> **WHAT THE TASK REQUIRES**
Beneath this instruction is a listing. Transcribe from it only the stretch from the line with "right hip: (485, 781, -2)" through the line with "right hip: (74, 346, -5)", both end lines included, exactly as written.

MATERIAL SUPPLIED below:

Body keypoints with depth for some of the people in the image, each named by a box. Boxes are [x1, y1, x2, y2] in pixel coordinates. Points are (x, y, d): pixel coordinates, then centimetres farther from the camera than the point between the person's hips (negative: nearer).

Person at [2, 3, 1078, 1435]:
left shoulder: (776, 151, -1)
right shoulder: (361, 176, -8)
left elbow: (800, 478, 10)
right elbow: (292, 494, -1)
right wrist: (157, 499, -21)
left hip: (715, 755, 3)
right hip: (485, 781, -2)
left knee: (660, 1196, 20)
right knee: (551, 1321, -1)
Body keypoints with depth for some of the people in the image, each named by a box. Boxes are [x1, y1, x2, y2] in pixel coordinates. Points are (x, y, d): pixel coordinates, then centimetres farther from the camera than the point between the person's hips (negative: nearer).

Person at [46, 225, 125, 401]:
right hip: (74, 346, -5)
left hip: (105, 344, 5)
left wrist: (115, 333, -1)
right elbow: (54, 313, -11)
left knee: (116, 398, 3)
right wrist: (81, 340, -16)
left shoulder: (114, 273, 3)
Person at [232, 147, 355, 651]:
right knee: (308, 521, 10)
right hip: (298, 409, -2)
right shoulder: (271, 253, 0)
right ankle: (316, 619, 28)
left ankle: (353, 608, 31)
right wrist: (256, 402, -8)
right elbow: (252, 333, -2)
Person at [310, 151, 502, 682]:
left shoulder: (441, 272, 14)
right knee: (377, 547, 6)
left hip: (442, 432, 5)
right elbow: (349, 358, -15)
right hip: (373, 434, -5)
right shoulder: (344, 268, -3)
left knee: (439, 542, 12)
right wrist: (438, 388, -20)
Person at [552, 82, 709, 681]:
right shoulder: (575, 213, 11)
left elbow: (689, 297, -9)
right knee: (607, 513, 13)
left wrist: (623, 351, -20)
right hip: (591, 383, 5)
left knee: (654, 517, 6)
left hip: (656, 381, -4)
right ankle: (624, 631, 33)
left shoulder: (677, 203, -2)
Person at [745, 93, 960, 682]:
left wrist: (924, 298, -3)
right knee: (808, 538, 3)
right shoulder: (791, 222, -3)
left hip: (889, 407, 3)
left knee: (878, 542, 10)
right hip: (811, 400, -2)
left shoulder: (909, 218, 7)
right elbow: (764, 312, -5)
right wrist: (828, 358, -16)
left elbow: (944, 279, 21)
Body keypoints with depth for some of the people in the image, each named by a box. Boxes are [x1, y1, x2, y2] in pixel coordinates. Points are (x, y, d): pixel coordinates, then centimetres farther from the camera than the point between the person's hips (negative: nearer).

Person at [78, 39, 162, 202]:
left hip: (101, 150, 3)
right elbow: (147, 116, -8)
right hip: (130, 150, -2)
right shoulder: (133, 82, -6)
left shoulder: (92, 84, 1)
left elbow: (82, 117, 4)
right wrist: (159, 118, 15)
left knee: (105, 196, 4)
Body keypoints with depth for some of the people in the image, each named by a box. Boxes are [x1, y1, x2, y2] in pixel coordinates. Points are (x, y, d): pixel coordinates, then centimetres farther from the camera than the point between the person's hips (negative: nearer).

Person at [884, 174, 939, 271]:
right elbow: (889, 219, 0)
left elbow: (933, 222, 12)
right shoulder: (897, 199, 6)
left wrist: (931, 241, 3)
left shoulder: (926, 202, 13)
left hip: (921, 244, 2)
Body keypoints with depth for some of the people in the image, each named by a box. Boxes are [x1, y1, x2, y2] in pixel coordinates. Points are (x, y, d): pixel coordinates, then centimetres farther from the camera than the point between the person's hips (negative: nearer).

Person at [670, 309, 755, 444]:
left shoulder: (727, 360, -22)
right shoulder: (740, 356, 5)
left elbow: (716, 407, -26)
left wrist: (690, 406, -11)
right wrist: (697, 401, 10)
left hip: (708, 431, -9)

End of MATERIAL SUPPLIED.

> **ANSWER SECTION**
right hip: (485, 781, -2)
left knee: (660, 1196, 20)
right knee: (551, 1321, -1)
Body keypoints with depth for some of the people in the image, each named by a box. Boxes are [x1, y1, x2, y2] in pixel coordinates. Points are (x, y, d): pixel coordinates, then centimetres farther from the camera than the point between the person's hips (negative: nearer).

Person at [46, 225, 125, 401]:
right hip: (74, 346, -5)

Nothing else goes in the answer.